The dollar index, which measures the greenback against a basket of six major currencies, was up slightly that day at 92.894. For the week, it was up 0.1%, after rising 0.6% previously.
But it was a 3.5-month high of 93.194 hit on Wednesday, supported by strong Wall Street earnings that helped investors regain confidence amid concerns that the Delta coronavirus variant could derail the world. global recovery.
Risk appetite remained high on Friday, with US stocks rising, T-bills selling off, gains in most commodity-linked currencies and the greenback breaking out of its highs.
“Oscillators and medium-term momentum are synchronized to the upside, suggesting higher potential highs ahead, such as 94.30-94.72 (on the dollar index),” said Dave Rosenberg, economist chief and strategist at Rosenberg Research.
He also cited the potential for a “Gold Cross” in the dollar index, a graphical pattern in which the 50-day moving average exceeds the 200-day moving average, a bullish signal.
“Overall, the dollar (index) is leaning further higher, which may add to recent pressure on commodity prices and other currencies. Support is between 92.00 and 91.50” , said Rosenberg.
So far in July, the dollar has gained 0.6%, after rising 2.8% in June.
Erik Nelson, macro strategist at Wells Fargo Securities in New York, was not convinced, however, that the dollar could maintain its gains in the weeks to come given the decline in US yields.
“The dollar looks tired especially after the rally in recent weeks,” said “It seems to be running out of steam both fundamentally and technically.”
Since early July, benchmark 10-year US Treasury yields have fallen 18 basis points, on track to their largest monthly decline since March 2020. The dollar generally moves in line with US yields.
Nelson also believes the Fed will be one of the laggards among central banks in normalizing monetary policy.
The next major focus for investors is the two-day Fed policy meeting next week. Since the June 16 meeting, when Fed officials dropped a reference to the coronavirus as a burden on the economy, cases have increased. Read more
Many economists still expect the meeting to push forward discussions on scaling back stimulus measures.
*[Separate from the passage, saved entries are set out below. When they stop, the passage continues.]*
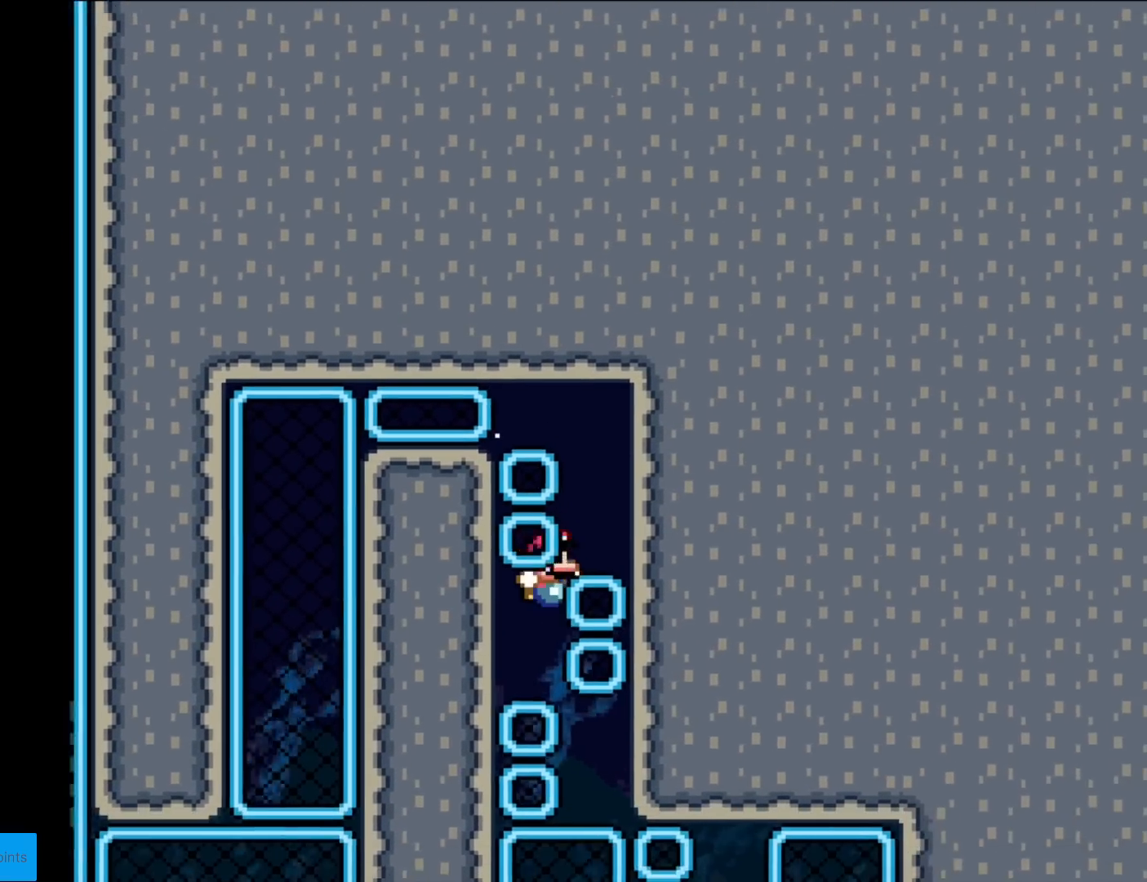
{"buttons": ["Y"], "events": [[50, "DPAD_LEFT", "down"], [50, "DPAD_RIGHT", "up"], [317, "DPAD_LEFT", "up"], [333, "DPAD_RIGHT", "down"], [467, "DPAD_RIGHT", "up"]]}
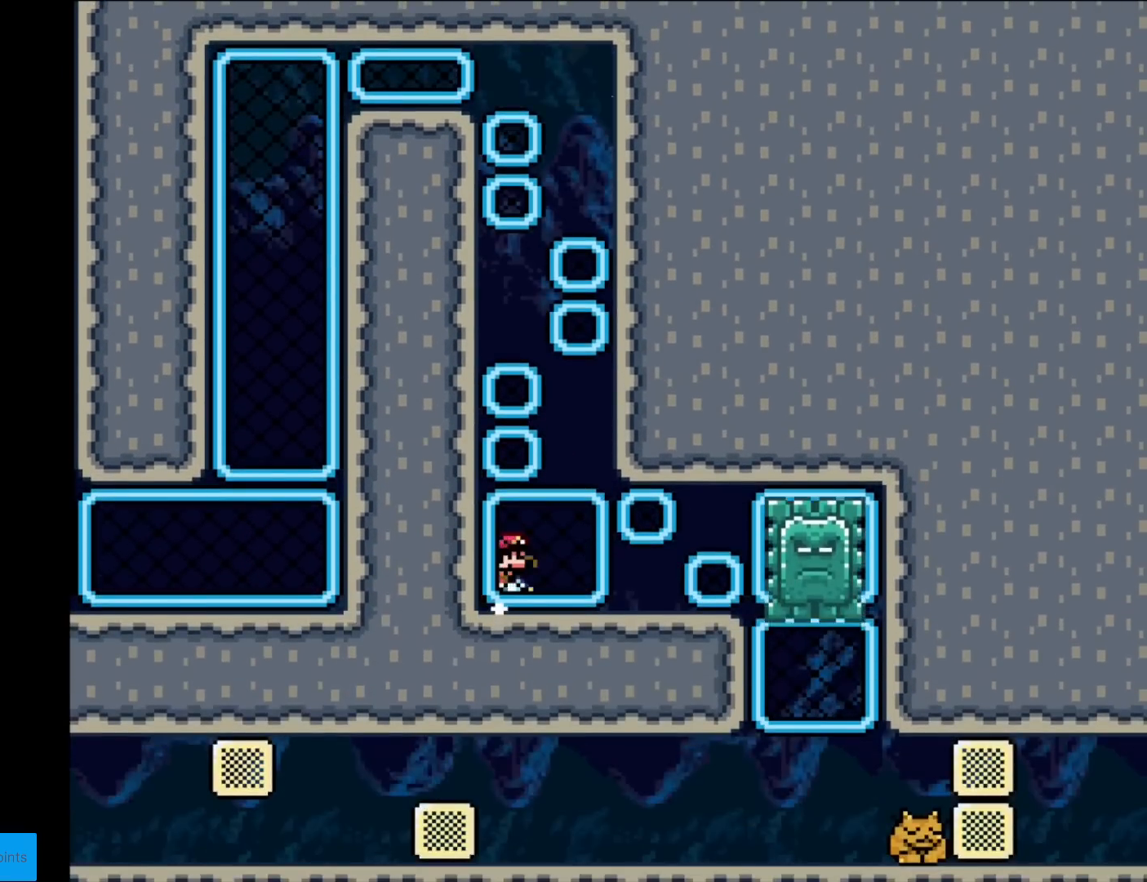
{"buttons": ["DPAD_RIGHT"], "events": [[234, "Y", "up"], [251, "DPAD_UP", "down"], [351, "DPAD_RIGHT", "down"], [351, "DPAD_UP", "up"]]}
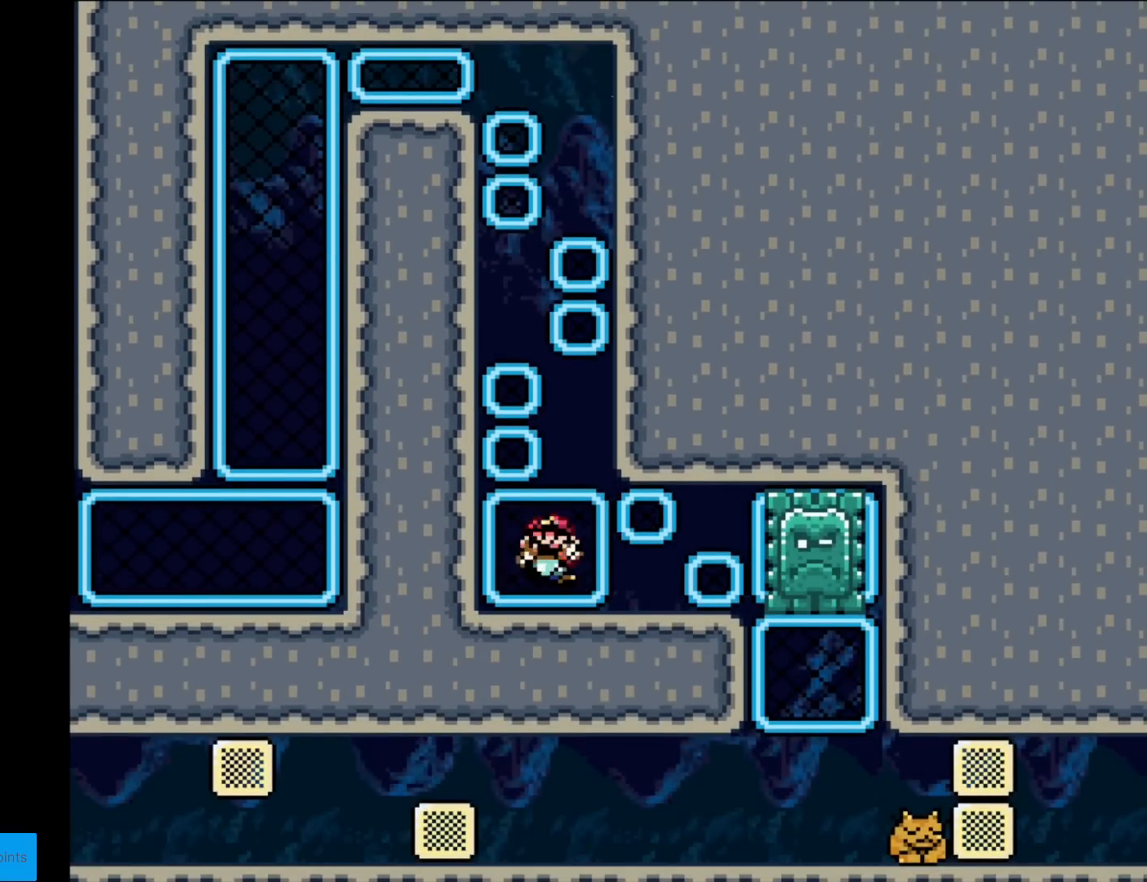
{"buttons": [], "events": [[100, "DPAD_UP", "down"], [117, "DPAD_RIGHT", "up"], [117, "Y", "down"], [183, "DPAD_RIGHT", "down"], [183, "Y", "up"], [200, "DPAD_UP", "up"], [300, "DPAD_RIGHT", "up"]]}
Against the safe haven yen, the dollar rose 0.3% to 110.53 yen.
Meanwhile, the euro held steady at $ 1.1770, showing little reaction to surveys of purchasing managers from France, Germany and the eurozone as a whole.
Eurozone trade activity grew at its fastest monthly pace in more than two decades in July, as the easing of new COVID-19 restrictions boosted services, but fears of another wave of infections shook business confidence. Read more
Currency bid prices at 3:18 p.m. (1918 GMT)
Reporting by Gertrude Chavez-Dreyfuss; Additional reporting by Ritvik Carvalho in London; Editing by Mark Potter and Nick Zieminski
Our Standards: Thomson Reuters Trust Principles.